Verfahren zur Durchführung eines Stoffwechsel-, Toxizitäts- oder Mutagenitätstests, umfassend die Verwendung einer Zellinie nach einem der Ansprüche 1–8.
Verfahren nach Anspruch 9, wobei das Verfahren das Exponierung einer Kultur einer Zellinie nach einem der Ansprüche 1–8 gegenüber einer Testsubstanz und Untersuchen der metabolischen, toxischen und/oder mutagenen Wirkungen der Substanz, sofern vorhanden, auf die Zellinie umfaßt.
Verfahren zur Durchführung eines Mutagenitätstests nach Anspruch 10, umfassend die Schritte des: (a) Exponierens einer Kultur einer Zellinie nach einem der Ansprüche 1–8 gegenüber der Substanz, (b) Feststellens der Anzahl mutierter Zellen in der exponierten Kultur, und (c) Vergleichens der Mutationshäufigkeit der exponierten Zellen mit der Mutationshäufigkeit von nicht-exponierten Zellen zur Ermittlung der Mutagenität der Substanz.
Verfahren zur Herstellung einer unsterblichen Säugetier-Zellinie, die mindestens vier verschiedene transfizierte P450-Cytochrome unterhalb des Niveaus stabil exprimiert, das die P450-Expression in der Zellinie instabil macht, wobei das Verfahren das Transfizieren einer Säugetier-Zellinie mit den Plasmiden pME23, wie aus 4 ersichtlich, und pH441, wie aus 5 ersichtlich, umfaßt.
Verfahren nach Anspruch 1, wobei die Zellinie eine menschliche Zellinie ist.
Verfahren zur Durchführung eines Stoffwechsel-, Toxizitätsoder Mutagenitätstests, umfassend die Verwendung einer unsterblichen Säugetier-Zellinie, die mindestens vier verschiedene transfizierte P450-Cytochrome unterhalb des Niveaus stabil exprimiert, das die P450-Expression in der Zellinie instabil macht, und die mit den Plasmiden pME23, wie aus 4 ersichtlich, und pH441, wie aus 5 ersichtlich, transfiziert ist.

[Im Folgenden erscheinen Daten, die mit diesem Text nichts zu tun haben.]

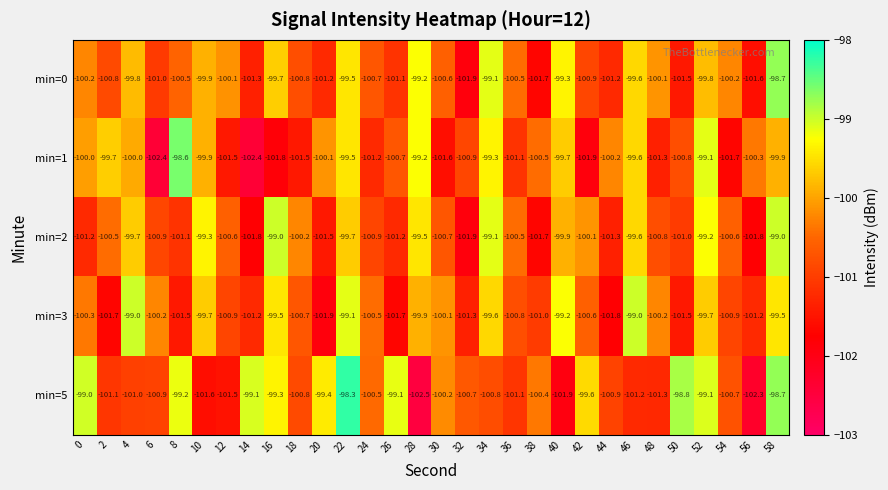

Is it true that min=3 equals -99.7 at 52?

True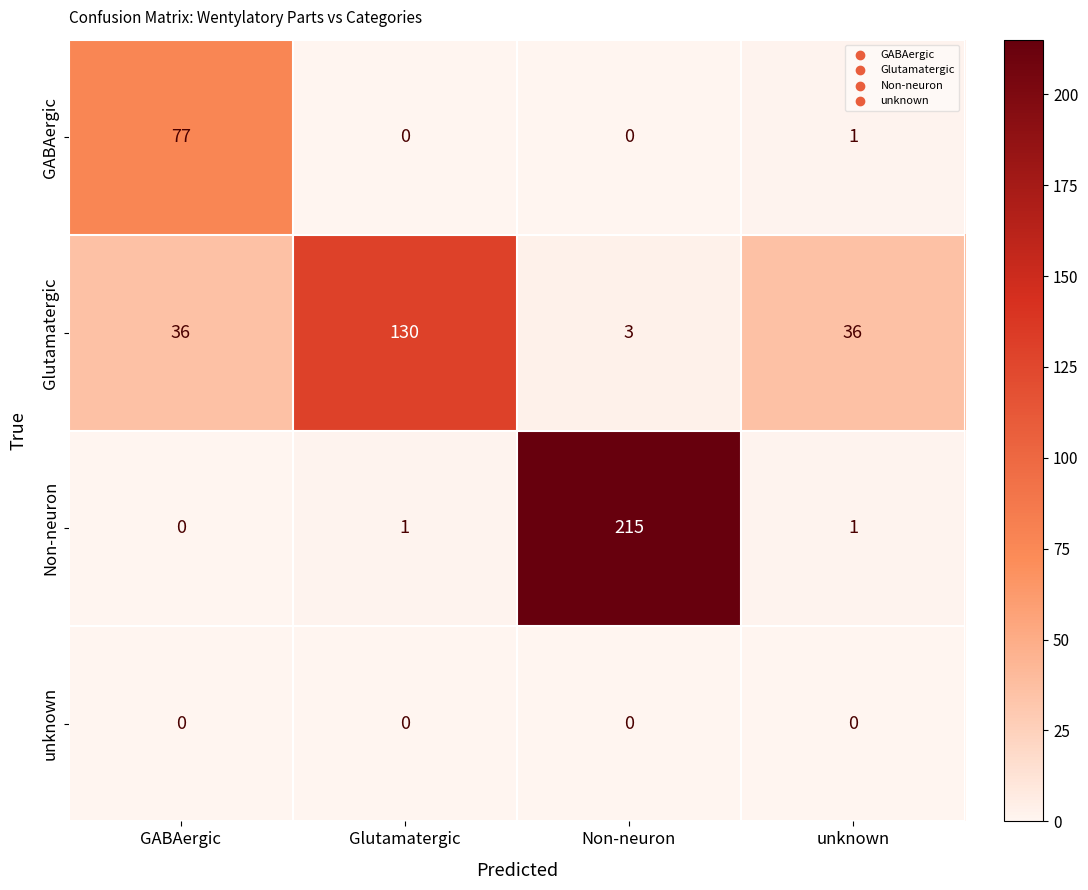

Which series has the widest spread of values?

Non-neuron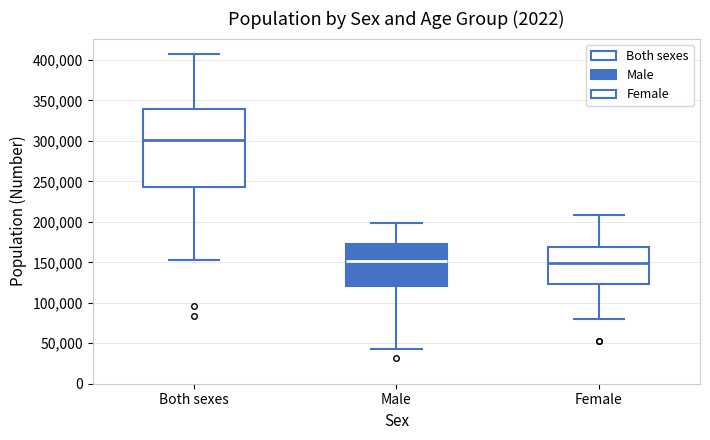

Which box is the tallest, from its lower edge to its upper edge?

Both sexes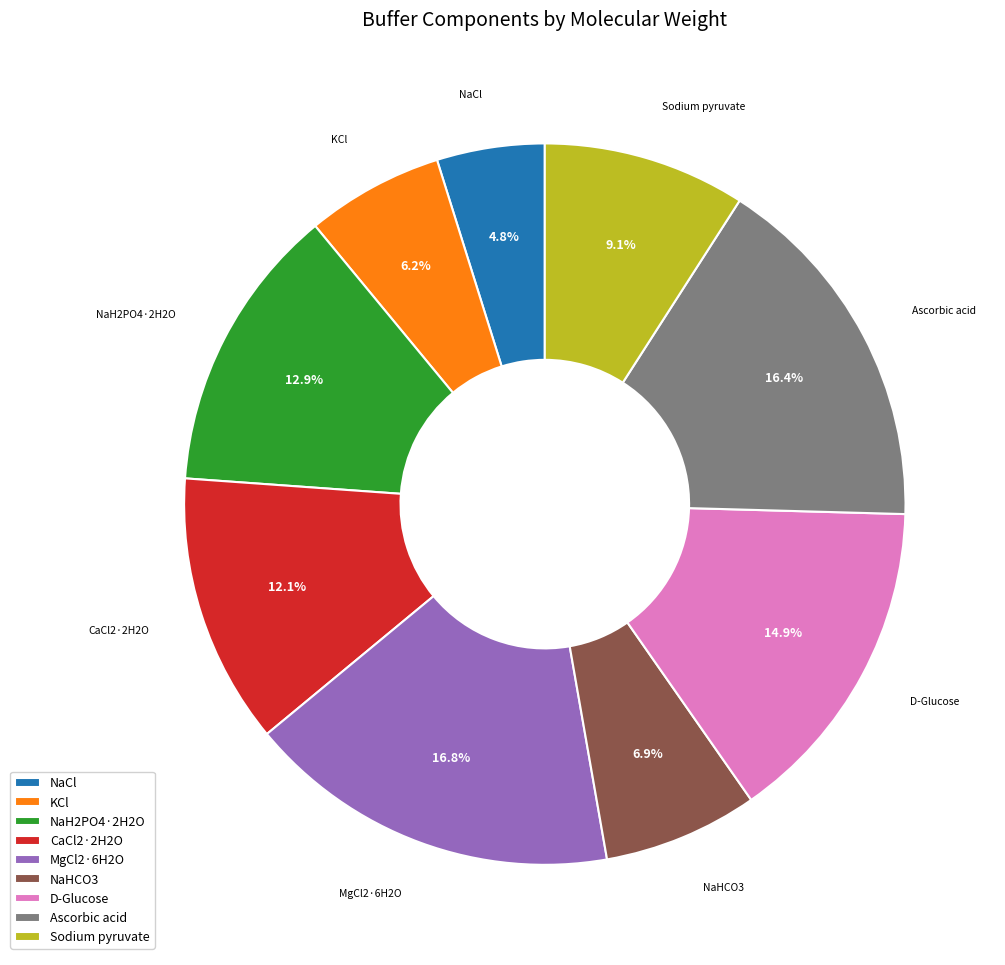

Count the number of slices in the pie.

9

Verfahren nach Anspruch 3, wobei das Verfahren das Exponieren einer Kultur einer unsterblichen Säugetier-Zellinie, die mindestens vier verschiedene transfizierte P450-Cytochrome unterhalb des Niveaus stabil exprimiert, das die P450-Expression in der Zellinie instabil macht, und die mit den Plasmiden pME23, wie aus 4 ersichtlich, und pH441, wie aus 5 ersichtlich, transfiziert ist, gegenüber einer Testsubstanz und das Untersuchen der metabolischen, toxischen und/oder mutagenen Wirkungen der Substanz, sofern vorhanden, auf die Zellinie umfaßt.
Verfahren zur Durchführung eines Mutagenitätstests nach Anspruch 4, umfassend die Schritte des: (a) Exponierens einer Kultur einer unsterblichen Säugetier-Zellinie, die mindestens vier verschiedene transfizierte P450-Cytochrome unterhalb des Niveaus stabil exprimiert, das die P450-Expression in der Zellinie instabil macht, und die mit den Plasmiden pME23, wie aus 4 ersichtlich, und pH441, wie aus 5 ersichtlich, transfiziert ist, gegenüber der Substanz, (b) Feststellens der Anzahl mutierter Zellen in der exponierten Kultur, und (c) Vergleichens der Mutationshäufigkeit der exponierten Zellen mit der Mutationshäufigkeit von nicht-exponierten Zellen zur Ermittlung der Mutagenität der Substanz.